Why Race Still Matters in the Workplace
“Collective fear stimulates herd instinct, and tends to produce ferocity toward those who are not regarded as members of the herd.” — Bertrand Russell, Nobel laureate
In the weeks since the death of Florida teen Trayvon Martin, the national uproar at the circumstances around the event has been profound. While the facts are still emerging, it seems clear that a heightened sense of threat and fear on the part of shooter George Zimmerman played a significant role in the tragedy. All this more than 60 years after the lynching of 14 yr old Emmett Till led to the growth of the American civil rights movement. Can the workings of the human brain help us understand and perhaps thwart this conundrum?
“A good place to start may be the sensitive neural circuitry dedicated to detecting and reacting to threat. One of these regions, the orbital frontal cortex (OFC), is responsible for integrating information from various brain areas, including visceral emotions, in an attempt to facilitate decision making… it’s probably the case that these error detection centers have developed to become acutely sensitive to possible threats in the environment….so much so that if in doubt, our brain will err on the side of caution. After all, it would have been safer for our ancestors to assume that the rustling in the bushes was a sabre-toothed tiger and react accordingly, as opposed to assuming it was a gust of wind, only to become a midday snack. The problem is that our society and lifestyles have evolved at a much faster pace than our brain. We still have that old evolutionary bias generating an intense fear of uncertainty, and react in a fight/flight response.
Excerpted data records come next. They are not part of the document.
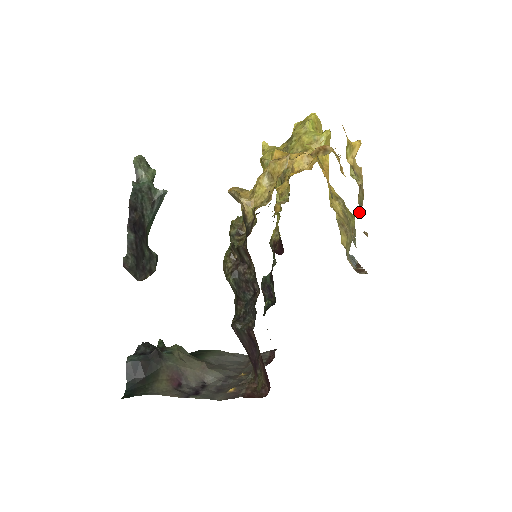
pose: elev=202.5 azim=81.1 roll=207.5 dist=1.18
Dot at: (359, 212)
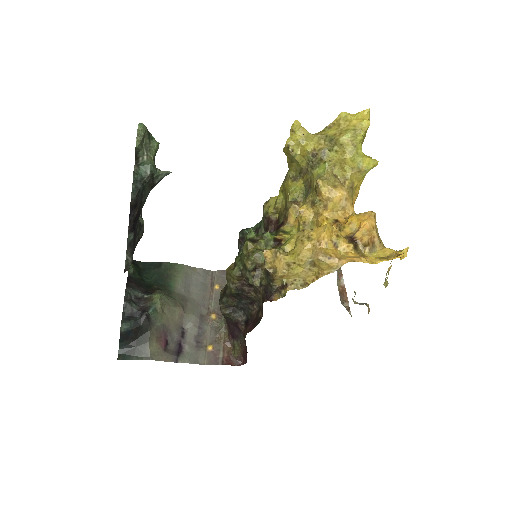
Dot at: occluded
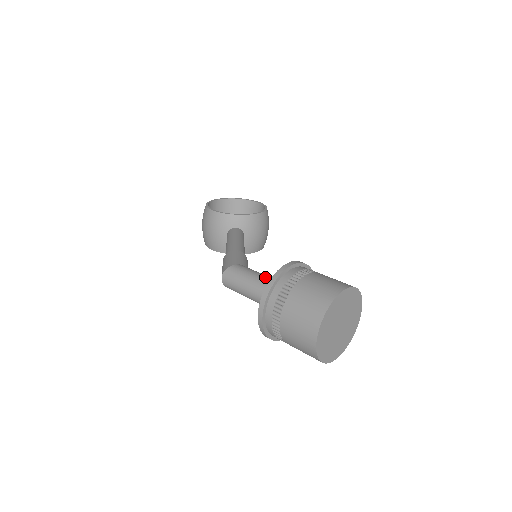
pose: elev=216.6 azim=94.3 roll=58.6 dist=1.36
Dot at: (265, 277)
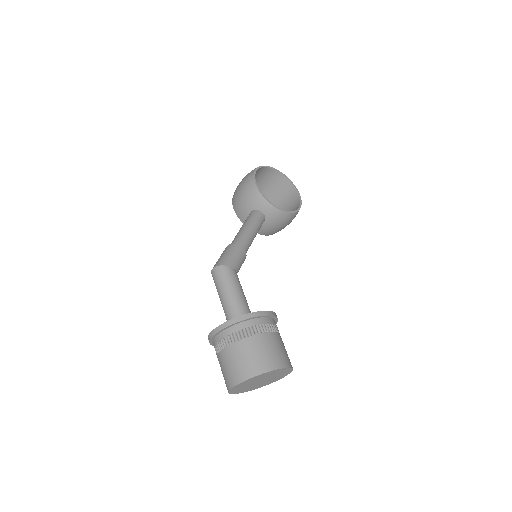
Dot at: (242, 298)
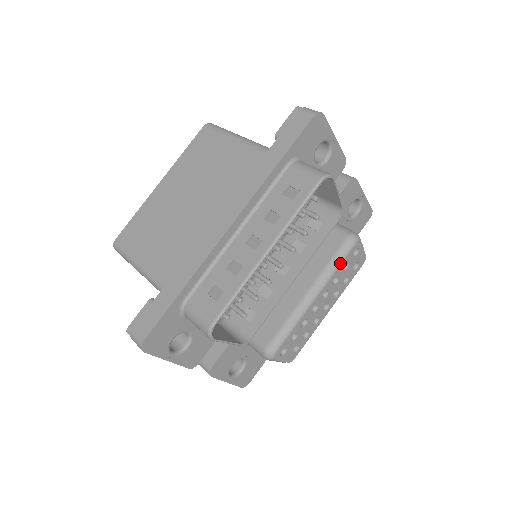
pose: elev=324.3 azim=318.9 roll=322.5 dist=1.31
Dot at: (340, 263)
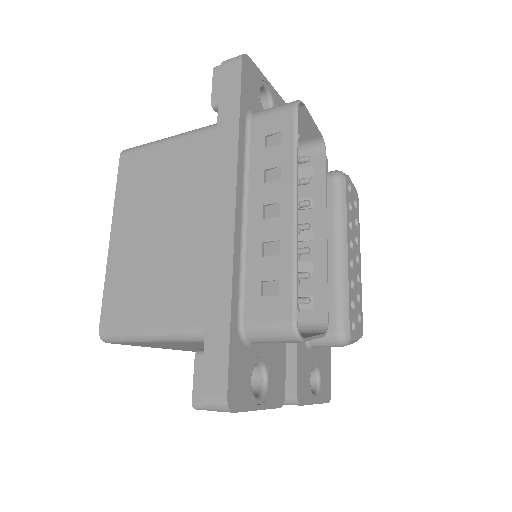
Dot at: (345, 205)
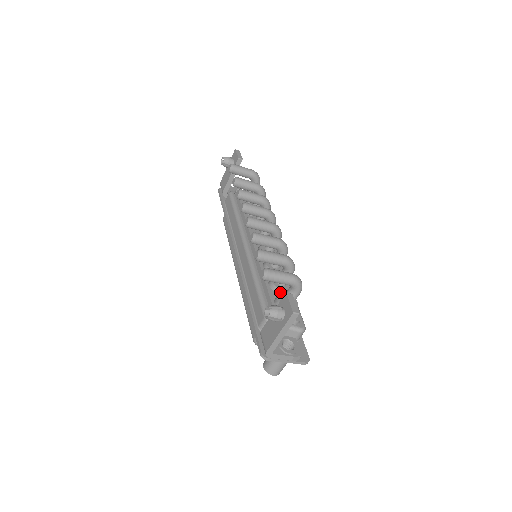
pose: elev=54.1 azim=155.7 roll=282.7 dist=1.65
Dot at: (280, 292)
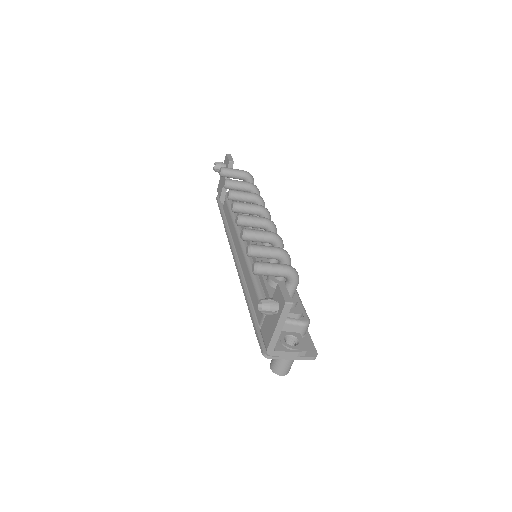
Dot at: occluded
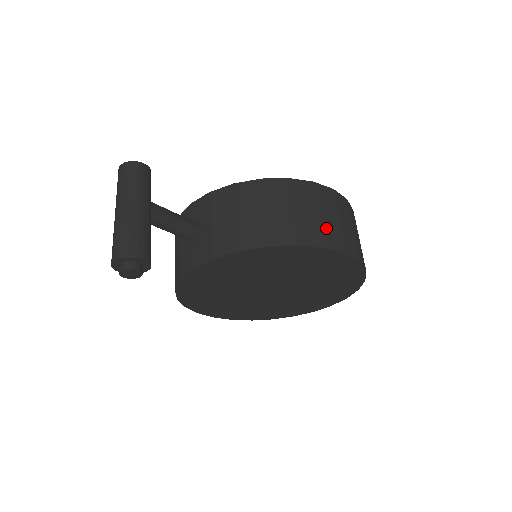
While this may still be adaptive for us as a species, the strength of that response isn’t as critical in today’s society (sans the sabre-toothed tiger).
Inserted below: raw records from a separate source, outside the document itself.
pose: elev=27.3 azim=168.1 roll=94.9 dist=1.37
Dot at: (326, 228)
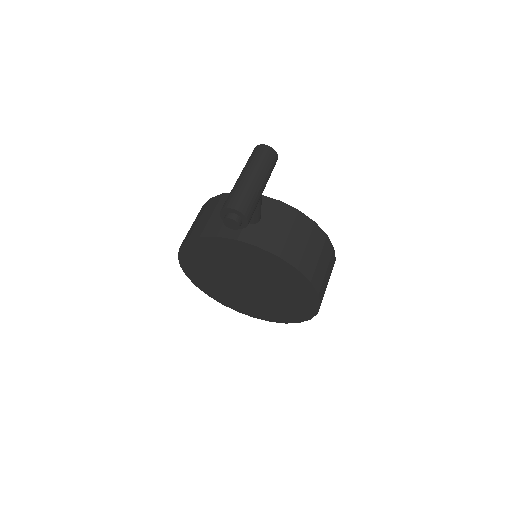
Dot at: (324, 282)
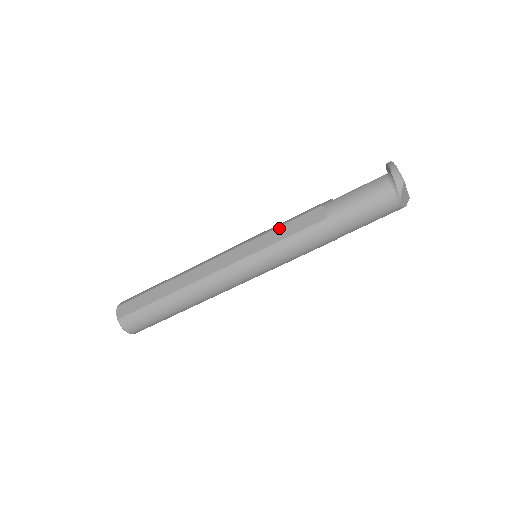
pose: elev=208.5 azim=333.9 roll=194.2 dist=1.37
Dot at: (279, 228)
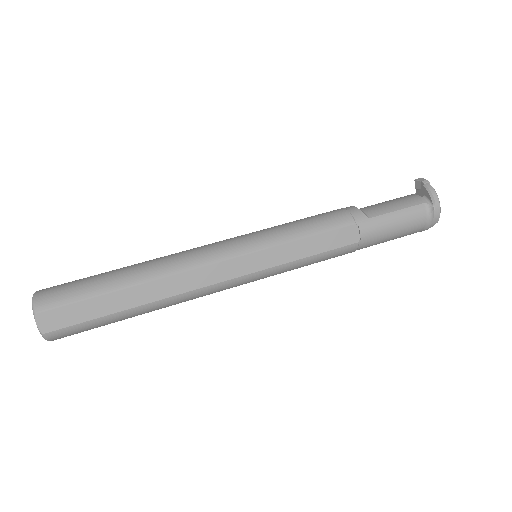
Dot at: (304, 241)
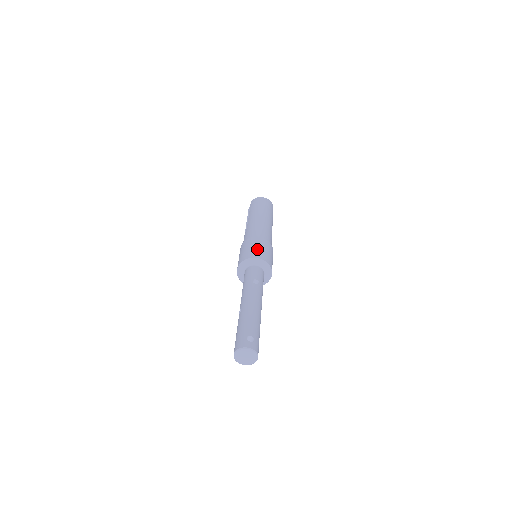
A study by Xu et al at MIT demonstrated the importance of perceived group affiliation on how we respond to others. Subjects had their brain imaged in an fMRI machine while viewing photos of people receiving either a painful stimuli (a pinprick on their face) or a neutral stimuli (cotton swap on the face). A consistent area of the brain, the anterior cingulate cortex (ACC), was activated when subjects viewed another person in pain, which was not surprising, since this area is thought to contribute to feelings of empathy.
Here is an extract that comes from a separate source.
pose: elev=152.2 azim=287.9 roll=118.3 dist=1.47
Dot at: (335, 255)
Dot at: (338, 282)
However, the interesting finding in this study was that activation of the ACC was significantly decreased if the person in pain was a different race than the subject. In essence, they demonstrated evidence of an empathic bias toward racial in-group members, at the neuronal level. Now these weren’t radical, racist subjects in the fMRI machine; these subjects were educated, seemingly normal college students of various backgrounds. So if I perceive you as similar to me simply based on race, then my brain will react with more empathy or compassion than if you were of a different race, and this occurs without our even realizing it.”